Abstract
Mislocalisation phenomena (e.g. the Fröhlich, flash-lag, and representational momentum illusions) have sparked a debate into what mechanisms underlie the perceived position of moving objects. Proposed models include temporal integration and spatial extrapolation of positions. Findings showing that abruptly disappearing moving objects do not ‘overshoot’ have been used to argue against spatial extrapolation. We recently proposed that abrupt offsets lead to competing neural representations: one bearing an extrapolated position due to a cortical internal model, the other based on transient retinal signals (Desimone, 1998; Keysers & Perrett 2002; Maus & Nijhawan, 2006). Here we investigate a new effect predicted by this ‘competition model’.
Two bars, one directly above the other, moved horizontally across the screen. One bar disappeared abruptly (offset-bar), while the other bar moved on. Observers (n=6) judged the position of the continuously moving bar in relation to the position in which the offset-bar vanished (offset-position). Methods of adjustment and constant stimuli (2AFC) were used. As predicted, observers perceived the continuously moving bar as being ahead of the offset-position. In a control experiment we confirmed that the offset-position is perceived accurately (with a small undershoot).

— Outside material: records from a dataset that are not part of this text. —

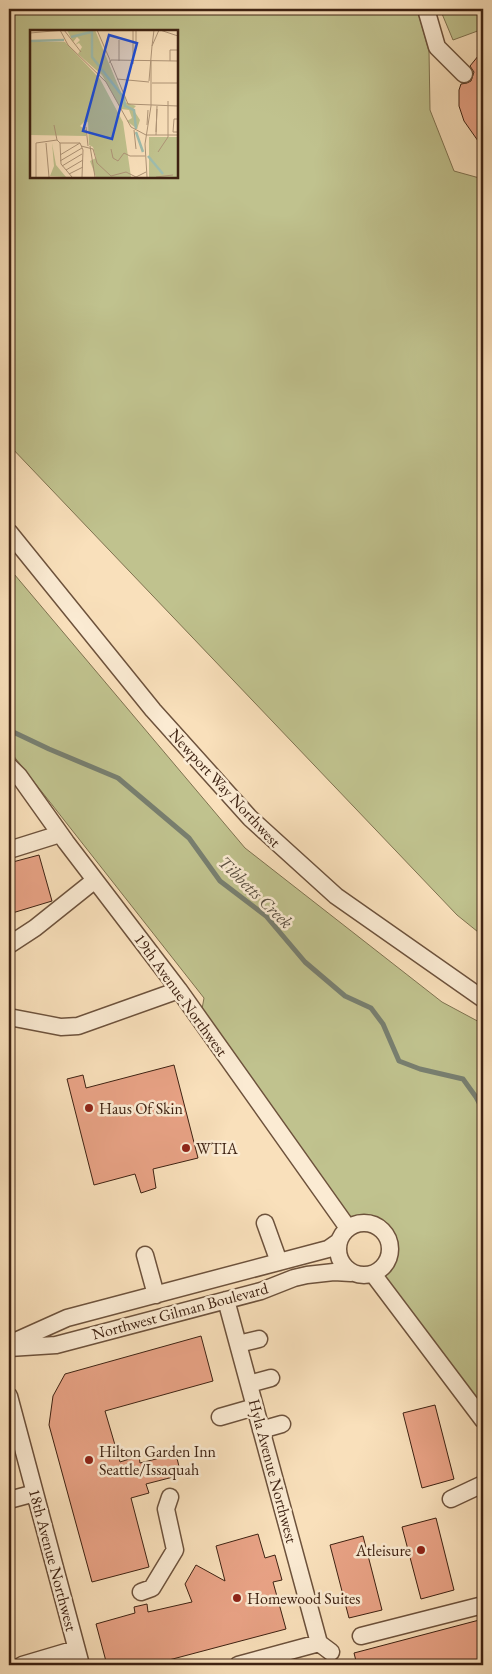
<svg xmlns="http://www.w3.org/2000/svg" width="492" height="1674" viewBox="0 0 492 1674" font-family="'EB Garamond',serif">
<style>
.green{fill:#c0c28e;stroke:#7f7250;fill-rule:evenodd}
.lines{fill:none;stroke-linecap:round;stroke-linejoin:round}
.stream{stroke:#787f70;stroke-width:5}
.building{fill:#e9a386;stroke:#3e2212}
.minor-casing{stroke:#6d523c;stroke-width:19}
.minor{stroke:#fbebd3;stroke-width:16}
.poi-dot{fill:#8f2418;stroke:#fbebd3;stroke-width:2}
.labels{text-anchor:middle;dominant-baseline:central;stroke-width:5;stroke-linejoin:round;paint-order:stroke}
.street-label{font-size:16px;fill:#3e2212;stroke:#fbebd3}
.poi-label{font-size:16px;fill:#3e2212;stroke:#fbebd3;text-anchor:start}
.water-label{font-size:18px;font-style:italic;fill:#5b5041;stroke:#fbebd3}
.inset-river{fill:none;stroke:#9ebdae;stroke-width:2.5}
.inset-road{fill:none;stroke:#ae9477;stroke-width:1}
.view{fill:#1d4ed8;fill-opacity:0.15;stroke:#1d4ed8;stroke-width:2.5}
.inset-edge{fill:none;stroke:#3e2212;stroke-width:2.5}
</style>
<rect width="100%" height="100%" fill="#f9e0bb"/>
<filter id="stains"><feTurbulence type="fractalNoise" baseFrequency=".004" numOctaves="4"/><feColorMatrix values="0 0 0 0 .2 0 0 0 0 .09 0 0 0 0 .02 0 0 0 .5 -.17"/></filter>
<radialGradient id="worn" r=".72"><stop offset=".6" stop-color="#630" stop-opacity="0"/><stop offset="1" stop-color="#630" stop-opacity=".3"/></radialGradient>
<path class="green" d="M9 9H417L429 51 430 110 454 171 483 179V936L457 915 9 445ZM31 31H176V176H31Z
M440 9H483V29L453 40Z
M9 568 245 848 442 1002 483 1024V1420L373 1274C405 1255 387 1214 352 1225L200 1020 204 998 9 750Z"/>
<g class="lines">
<path class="stream" d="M9 730 49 749 118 778 189 838 220 881 266 916 305 962 345 996 371 1008 383 1024 399 1061 420 1069 463 1079 476 1097 483 1110"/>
</g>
<path class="building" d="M483 50V148L464 121 459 106V90L461 84 467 83 471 81 474 72 470 66Z
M39 855 52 901 9 914V863Z
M174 1065 198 1158 153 1169 156 1188 141 1193 135 1174 94 1185 67 1079 83 1075 86 1088Z
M201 1336 213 1381 105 1411 120 1462 139 1456 140 1463 176 1454 181 1475 146 1484 149 1493 131 1498 149 1567 92 1582 49 1425 53 1396 65 1374Z
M435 1405 454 1479 422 1488 403 1413Z
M436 1518 454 1590 421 1599 402 1527Z
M258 1534 265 1558 275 1555 282 1580 273 1582 286 1629 150 1665H107L96 1624 135 1613 134 1607 147 1604 148 1612 192 1602 185 1584 196 1565 225 1581 216 1546Z
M363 1536 382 1610 349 1618 330 1545Z
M483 1619V1665H357L354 1653Z"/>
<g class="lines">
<g class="minor-casing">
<path id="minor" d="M426 9 437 47 464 74
M9 532 153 710 250 818 336 896 483 999
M9 766 19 776 66 842 179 990 348 1228
M9 850 60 834
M9 945 35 928 95 880
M9 1017 61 1027 78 1026 179 990
M338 1249a26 26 0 1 1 52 0a26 26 0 1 1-52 0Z
M265 1223 279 1262
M145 1255 156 1295
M373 1274 483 1420
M226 1300 319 1643
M9 1344 67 1318 328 1249 338 1242
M238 1344 259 1339
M9 1348 56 1345 261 1291 294 1278 307 1275 334 1272 351 1273
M249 1384 271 1378
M9 1396 81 1665
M220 1417 255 1407
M261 1430 282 1424
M451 1499 483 1484
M9 1500 35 1493
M141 1592 152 1588 175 1550 166 1509 170 1497
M361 1636 483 1605
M319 1643 331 1652
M22 1665 76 1649
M238 1665 319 1643"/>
</g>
<use href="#minor" class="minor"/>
</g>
<g class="poi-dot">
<circle cx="89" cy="1108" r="5"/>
<circle cx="186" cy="1148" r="5"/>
<circle cx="89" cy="1460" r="5"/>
<circle cx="421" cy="1550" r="5"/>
<circle cx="237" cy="1598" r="5"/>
</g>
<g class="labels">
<g class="street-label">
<text transform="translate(225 788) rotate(47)">Newport Way Northwest</text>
<text transform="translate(181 995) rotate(54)">19th Avenue Northwest</text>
<text transform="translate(180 1311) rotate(-15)">Northwest Gilman Boulevard</text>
<text transform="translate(273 1471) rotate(75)">Hyla Avenue Northwest</text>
<text transform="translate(53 1560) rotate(75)">18th Avenue Northwest</text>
</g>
<g class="poi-label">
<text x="99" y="1108">Haus Of Skin</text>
<text x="196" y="1148">WTIA</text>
<text x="99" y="1451">Hilton Garden Inn<tspan x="99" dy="18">Seattle/Issaquah</tspan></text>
<text x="411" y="1550" text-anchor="end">Atleisure</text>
<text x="247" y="1598">Homewood Suites</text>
</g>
<g class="water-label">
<text transform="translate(256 892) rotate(44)">Tibbetts Creek</text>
</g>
</g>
<g transform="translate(30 30)">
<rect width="148" height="148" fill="#f9e0bb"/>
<path d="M37 0H65L95 72 106 76 103 79 110 90 107 99 97 91 102 88 99 80 91 79 72 45 48 24 52 17 49 13 45 15 50 10 47 7 43 12ZM0 12H35L70 49 93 92 101 147H66L60 131 66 128 63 117 59 115 58 92 55 91 50 96 56 100V106L0 105V115ZM119 107H147V147H119ZM22 113 26 135 36 147 20 146 24 136Z" fill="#c0c28e"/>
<path class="inset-river" d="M62 0V27L94 68 95 76 104 80 106 99M41 7 61 2M0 11 34 10M106 102 113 122M118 126 133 144"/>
<path class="inset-road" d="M30 0 38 15 76 52 101 97 116 105H148M67 0 80 30M103 0V34M130 0 148 6M0 3 34 0 51 22M89 10V31M103 13H106V0M122 16 124 0M80 30V33L81 30 148 31M140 31V20H148M81 33 98 74 148 76M87 49 119 52M119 51 122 16 129 0M122 53H148M148 89H144L143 102H148M24 95 27 110M117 95 118 80M56 97 58 116M104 100 106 119M126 102 127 79M126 105 127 76M16 113 19 147M30 113 31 134 42 147M51 116 63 119 67 133 81 146 96 142 106 147 116 142M60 116 65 147M81 119 83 128 88 131 94 123 100 126H115M128 122 138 107V71M30 125 50 113M30 131 52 118M32 136 52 124M36 140 53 130M39 144 53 137M6 147V113L27 110 30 113H50L53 120 52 147M117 147 115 114 121 76V31M126 147 143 145"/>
<path class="view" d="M79 5 107 13 82 109 53 101Z"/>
<rect width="148" height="148" class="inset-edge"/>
</g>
<rect width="492" height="1674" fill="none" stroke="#f9e0bb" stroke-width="30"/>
<rect x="10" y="10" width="472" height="1654" fill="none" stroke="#3e2212" stroke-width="2.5"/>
<rect x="15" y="15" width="462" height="1644" fill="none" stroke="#3e2212"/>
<rect width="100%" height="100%" filter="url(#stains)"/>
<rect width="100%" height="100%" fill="url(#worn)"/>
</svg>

When the offset-bar reappeared after various short time intervals, intermediate positions were perceived.
A simple computational model of temporal averaging did not reproduce these results. Our findings are consistent with the notion that a moving object's perceived position is based on competing neural representations. We argue that the perceived position of continuously moving objects is based on cortical internal models, which spatially extrapolate positions to compensate for temporal delays in the visual pathway. However, abrupt offsets elicit strong retinal transients, carrying accurate position information, that usually win the competition for perception.